♢13♢

3K 256 71
                                    

Jimin o günden -ikisinin bankta öpüştüğü gün- beri Jungkook'tan kaçıyordu. Jungkook'u nerede görse rotasını değiştiriyor, fazla göz teması kurmamaya dikkat ediyordu. Tabii Jungkook'un da kendisinden kaçtığının farkındaydı. Jimin ise şu an tuvalete gitmek için öğretmenden izin almış ve tuvalete gitmişti. Kabinin birinde okula gelmeyen arkadaşı Taehyung ile gizlice konuşuyordu.

"Daha ne kadar ondan kaçacaksın Jiminie?"

"Bilmiyorum Taehyung.. O günün şokunu zar zor atlattım sayılır. Onu görünce aklıma hep o an geliyor!" Taehyung kıkırdadı. Arkadaşının bu sevimli hallerine pek alışık olduğunu söylenemezdi.

"Gülme be! Zaten hocadan zor izin aldım. Jungkook derste beni yiyecekmiş gibi bakıyor."

"Oww! Jiminie! Hoşlandığın çocuk resmen sana tapıyor, bir zahmet yiyecek gibi baksın."

"Neyse.. kapatmam lazım. Öğretmen birini yollar şimdi, şüphelendirmek istemiyorum."

"Tamam Jiminie sonra konuşuruz." Sarışın oğlan telefonunu cebine koyup kabinden çıktı. Çıkması ile gördüğü beden yüzünden vücudunu bir heyecan seli basmıştı adeta. Jungkook karşında kendisine sırıtarak bakıyordu.

"S-senin burada ne işin var?" Sesinin titremesi yüzünden kendisine içinden söverken Jungkook'un sırıtması daha da genişlemişti.

"Hm.. Öğretmen sana bakmam için beni gönderdi." Jimin tek kaşını alayla kaldırdı.

"O kadar kişinin arasından seni seçti yani öyle mi?" 

"Evet bilirsin yakışıklı ve zekiyim yani göze çarpıyorum." 

"Tamam sus." Jimin'in suratı kızarınca Jungkook bir adım yaklaştı karşısındaki sarışına.

"Benden neden kaçıyorsun Jimin?" Sarışın olan ne diyeceğini bilememişti.

Çünkü senden utanıyorum.

O gün yaptığın şey çok ani oldu.

Beni ne hakla öpersin?

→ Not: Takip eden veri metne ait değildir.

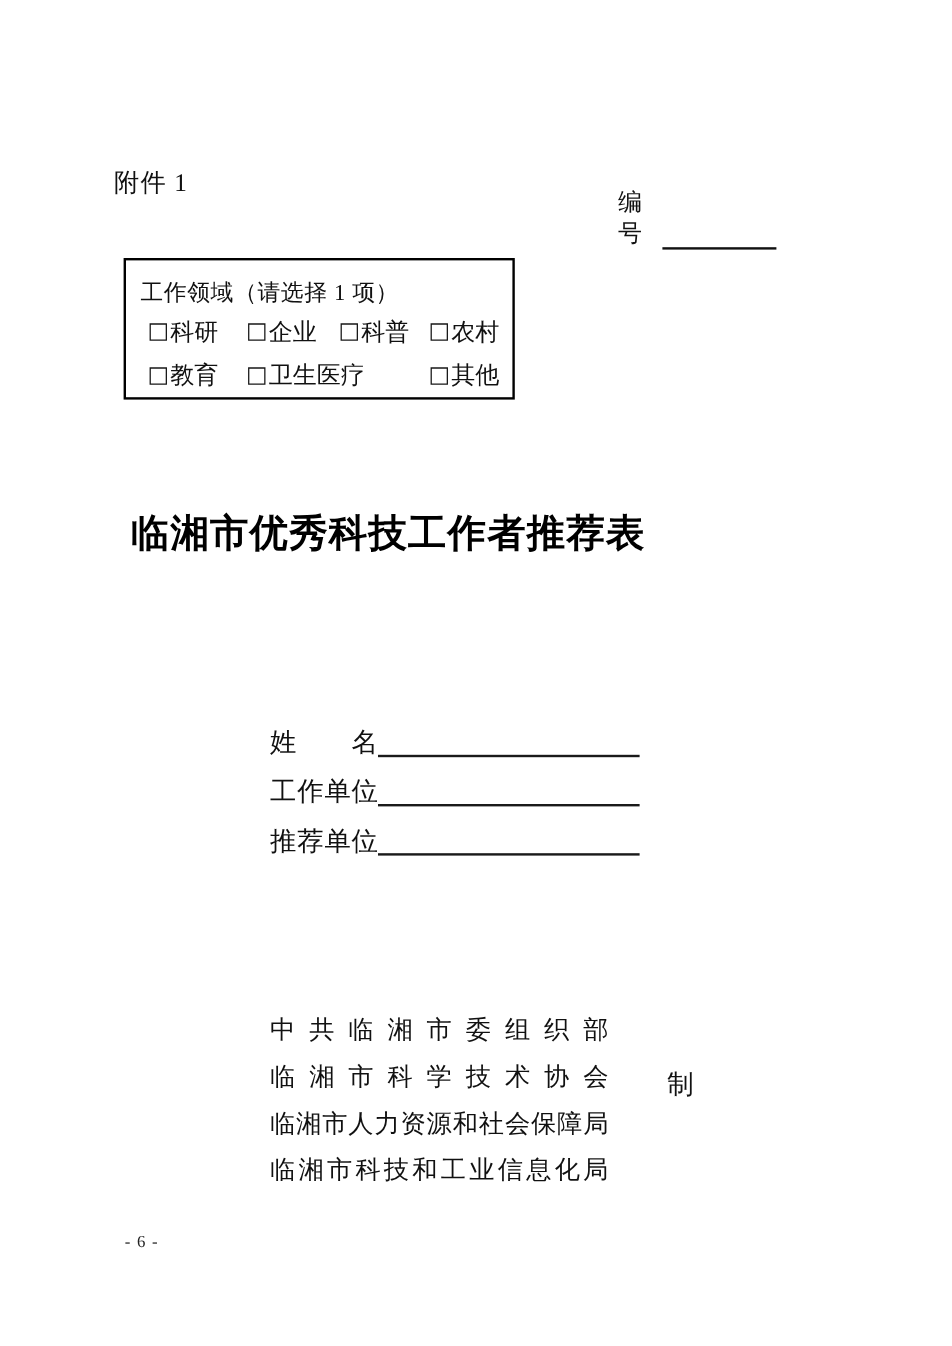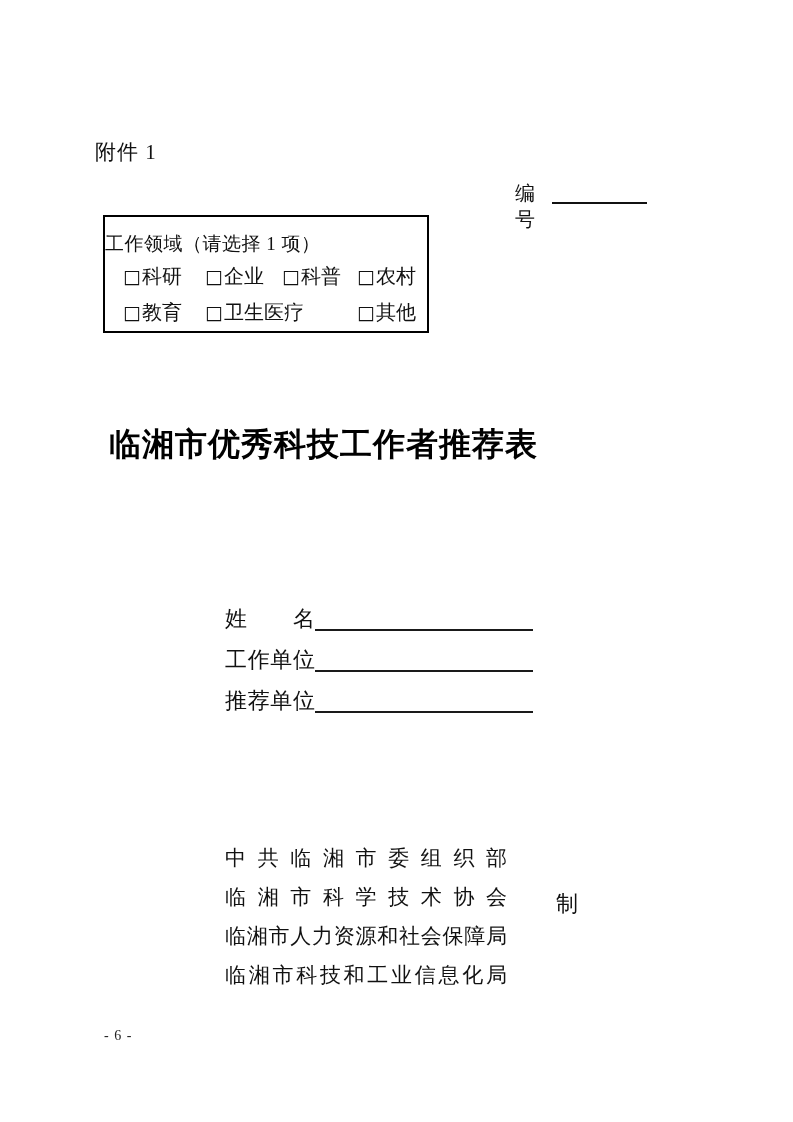"编号" .serial-row { align-items: flex-start -> flex-end }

Seni pislik!

Hayır, hayır. Gayet de hoşuna gitmişti. Karşısında kendisine bakan çocuğa ne demeliydi peki?

"Tamam.. biliyorum çok ani oldu ama hoşuna gitmedi mi?"

"Jungkook!" Jimin'in bağırması ile siyah saçlı oğlan kahkaha attı.

"Utanma benim sarı kedim." Sarışın olan, siyah saçlıya garipser şekilde baktı ama bu tabir biraz hoşuna gitmişti.

"Sarı kedi mi?"

"Evet?"

"YAh! Çekil şuradan."

Jimin kapıya doğru yürürken bileğinden tutulmasıyla geriye doğru sendeledi. Şimdi Jungkook kendisine daha koyu gözlerle bakıyordu. Bomboş olan tuvaletteki tek ses, sarışın olanın yutkunma sesiydi. Jungkook'un gözleri dudağına kaydığında bir kere daha yutkundu. Şimdi yapamazdı, değil mi? Jungkook delirtici bir yavaşlıkta sarışın oğlana yaklaştı, Jimin'in kalbi ise her an durabilirdi. Jungkook önünde Jungkook önündeki dolgun dudaklara bakarken kendi dudaklarını yaladı. Ve kendi ince kiraz dudakları karşısındaki dolgun dudakları bulduğu gibi öpmeye başladı. Jimin ise öylece duruyordu, kalbi resmen şu an patlamaya hazır bir bomba gibiydi. Sarışın olan gözlerini sımsıkı yummuş bir vaziyette öylece duruyordu. Jungkook tek gözünü açıp Jimin'in surat ifadesine baktı, ve geri çekilip sırıttı. Sarışın olan dudağındaki baskının gitmesi ile olumsuzca mırıldandı. Sonra olduğu yer ve bulunduğu durum aklına gelince şokla gözlerini açtı.